Top of Recorded information

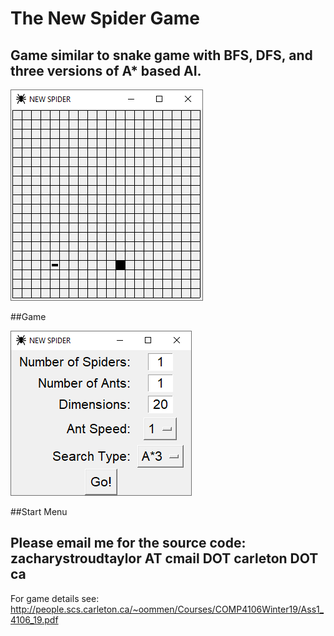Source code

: # The New Spider Game

## Game similar to snake game with BFS, DFS, and three versions of A* based AI.


<img src="/Images/Game Play.png">

##Game



<img src="/Images/Start Menu.png">

##Start Menu


## Please email me for the source code: zacharystroudtaylor AT cmail DOT carleton DOT ca

For game details see: http://people.scs.carleton.ca/~oommen/Courses/COMP4106Winter19/Ass1_4106_19.pdf
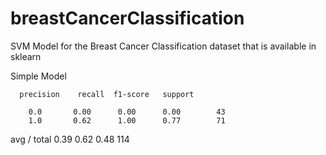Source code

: # breastCancerClassification

SVM Model for the Breast Cancer Classification dataset that is available in sklearn

Simple Model

      precision    recall  f1-score   support

        0.0       0.00      0.00      0.00        43
        1.0       0.62      1.00      0.77        71

avg / total       0.39      0.62      0.48       114
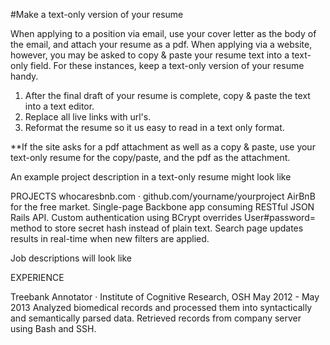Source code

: 
#Make a text-only version of your resume

When applying to a position via email, use your cover letter as the body of the email, and attach your resume as a pdf.  When applying via a website, however, you may be asked to copy & paste your resume text into a text-only field. For these instances, keep a text-only version of your resume handy.  

1. After the final draft of your resume is complete, copy & paste the text into a text editor. 
2. Replace all live links with url's.  
3. Reformat the resume so it us easy to read in a text only format.  

**If the site asks for a pdf attachment as well as a copy & paste, use your text-only resume for the copy/paste, and the pdf as the attachment.  

An example project description in a text-only resume might look like 


PROJECTS
whocaresbnb.com · github.com/yourname/yourproject
AirBnB for the free market. Single-page Backbone app consuming RESTful JSON Rails API.
Custom authentication using BCrypt overrides User#password= method to store secret hash instead of plain text.
Search page updates results in real-time when new filters are applied.



Job descriptions will look like


EXPERIENCE

Treebank Annotator · Institute of Cognitive Research, OSH
May 2012 - May 2013
Analyzed biomedical records and processed them into syntactically and semantically parsed data. 
Retrieved records from company server using Bash and SSH.


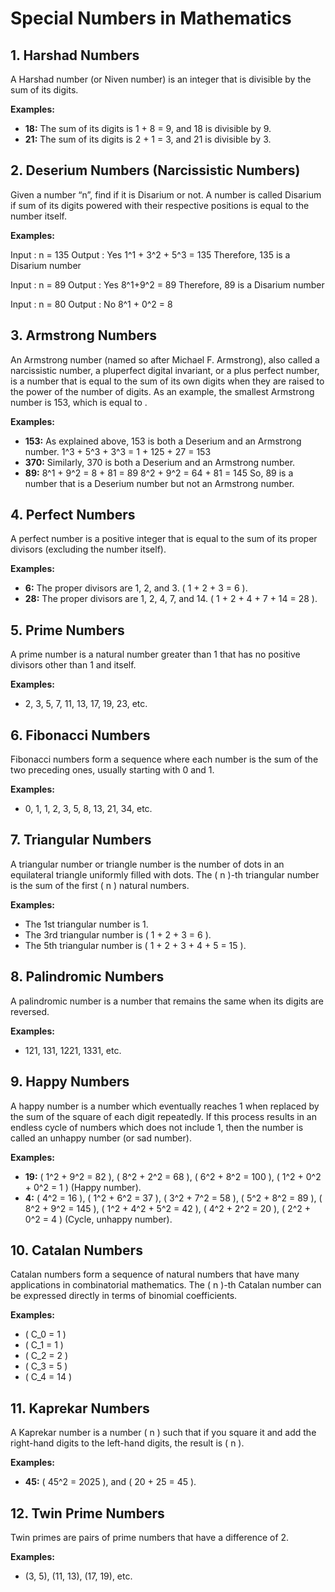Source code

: # Special Numbers in Mathematics

## 1. Harshad Numbers
A Harshad number (or Niven number) is an integer that is divisible by the sum of its digits.

**Examples:**
- **18:** The sum of its digits is 1 + 8 = 9, and 18 is divisible by 9.
- **21:** The sum of its digits is 2 + 1 = 3, and 21 is divisible by 3.

## 2. Deserium Numbers (Narcissistic Numbers)
Given a number “n”, find if it is Disarium or not. A number is called Disarium if sum of its digits powered with their respective positions is equal to the number itself.

**Examples:**

Input   : n = 135
Output  : Yes
1^1 + 3^2 + 5^3 = 135
Therefore, 135 is a Disarium number

Input   : n = 89
Output  : Yes
8^1+9^2 = 89
Therefore, 89 is a Disarium number

Input   : n = 80
Output  : No
8^1 + 0^2 = 8


## 3. Armstrong Numbers
An Armstrong number (named so after Michael F. Armstrong), also called a narcissistic number, a pluperfect digital invariant, or a plus perfect number, is a number that is equal to the sum of its own digits when they are raised to the power of the number of digits. As an example, the smallest Armstrong number is 153, which is equal to .

**Examples:**
- **153:** As explained above, 153 is both a Deserium and an Armstrong
number.
1^3 + 5^3 + 3^3 = 1 + 125 + 27 = 153
- **370:** Similarly, 370 is both a Deserium and an Armstrong number.
- **89:**
8^1 + 9^2 = 8 + 81 = 89
8^2 + 9^2 = 64 + 81 = 145
So, 89 is a number that is a Deserium number but not an Armstrong number.

## 4. Perfect Numbers
A perfect number is a positive integer that is equal to the sum of its proper divisors (excluding the number itself).

**Examples:**
- **6:** The proper divisors are 1, 2, and 3. \( 1 + 2 + 3 = 6 \).
- **28:** The proper divisors are 1, 2, 4, 7, and 14. \( 1 + 2 + 4 + 7 + 14 = 28 \).

## 5. Prime Numbers
A prime number is a natural number greater than 1 that has no positive divisors other than 1 and itself.

**Examples:**
- 2, 3, 5, 7, 11, 13, 17, 19, 23, etc.

## 6. Fibonacci Numbers
Fibonacci numbers form a sequence where each number is the sum of the two preceding ones, usually starting with 0 and 1.

**Examples:**
- 0, 1, 1, 2, 3, 5, 8, 13, 21, 34, etc.

## 7. Triangular Numbers
A triangular number or triangle number is the number of dots in an equilateral triangle uniformly filled with dots. The \( n \)-th triangular number is the sum of the first \( n \) natural numbers.

**Examples:**
- The 1st triangular number is 1.
- The 3rd triangular number is \( 1 + 2 + 3 = 6 \).
- The 5th triangular number is \( 1 + 2 + 3 + 4 + 5 = 15 \).

## 8. Palindromic Numbers
A palindromic number is a number that remains the same when its digits are reversed.

**Examples:**
- 121, 131, 1221, 1331, etc.

## 9. Happy Numbers
A happy number is a number which eventually reaches 1 when replaced by the sum of the square of each digit repeatedly. If this process results in an endless cycle of numbers which does not include 1, then the number is called an unhappy number (or sad number).

**Examples:**
- **19:** \( 1^2 + 9^2 = 82 \), \( 8^2 + 2^2 = 68 \), \( 6^2 + 8^2 = 100 \), \( 1^2 + 0^2 + 0^2 = 1 \) (Happy number).
- **4:** \( 4^2 = 16 \), \( 1^2 + 6^2 = 37 \), \( 3^2 + 7^2 = 58 \), \( 5^2 + 8^2 = 89 \), \( 8^2 + 9^2 = 145 \), \( 1^2 + 4^2 + 5^2 = 42 \), \( 4^2 + 2^2 = 20 \), \( 2^2 + 0^2 = 4 \) (Cycle, unhappy number).

## 10. Catalan Numbers
Catalan numbers form a sequence of natural numbers that have many applications in combinatorial mathematics. The \( n \)-th Catalan number can be expressed directly in terms of binomial coefficients.

**Examples:**
- \( C_0 = 1 \)
- \( C_1 = 1 \)
- \( C_2 = 2 \)
- \( C_3 = 5 \)
- \( C_4 = 14 \)

## 11. Kaprekar Numbers
A Kaprekar number is a number \( n \) such that if you square it and add the right-hand digits to the left-hand digits, the result is \( n \).

**Examples:**
- **45:** \( 45^2 = 2025 \), and \( 20 + 25 = 45 \).

## 12. Twin Prime Numbers
Twin primes are pairs of prime numbers that have a difference of 2.

**Examples:**
- (3, 5), (11, 13), (17, 19), etc.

Bottom of Recorded information

Exercise: The line containing "as the attachment." marks the end: copy exactly every line from the start of the records up to and including it, leaving out the pictures.

Task response:
Source code

: # The New Spider Game

## Game similar to snake game with BFS, DFS, and three versions of A* based AI.


<img src="/Images/Game Play.png">

##Game



<img src="/Images/Start Menu.png">

##Start Menu


## Please email me for the source code: zacharystroudtaylor AT cmail DOT carleton DOT ca

For game details see: http://people.scs.carleton.ca/~oommen/Courses/COMP4106Winter19/Ass1_4106_19.pdf
Source code

: # breastCancerClassification

SVM Model for the Breast Cancer Classification dataset that is available in sklearn

Simple Model

      precision    recall  f1-score   support

        0.0       0.00      0.00      0.00        43
        1.0       0.62      1.00      0.77        71

avg / total       0.39      0.62      0.48       114
Source code

: 
#Make a text-only version of your resume

When applying to a position via email, use your cover letter as the body of the email, and attach your resume as a pdf.  When applying via a website, however, you may be asked to copy & paste your resume text into a text-only field. For these instances, keep a text-only version of your resume handy.  

1. After the final draft of your resume is complete, copy & paste the text into a text editor. 
2. Replace all live links with url's.  
3. Reformat the resume so it us easy to read in a text only format.  

**If the site asks for a pdf attachment as well as a copy & paste, use your text-only resume for the copy/paste, and the pdf as the attachment.  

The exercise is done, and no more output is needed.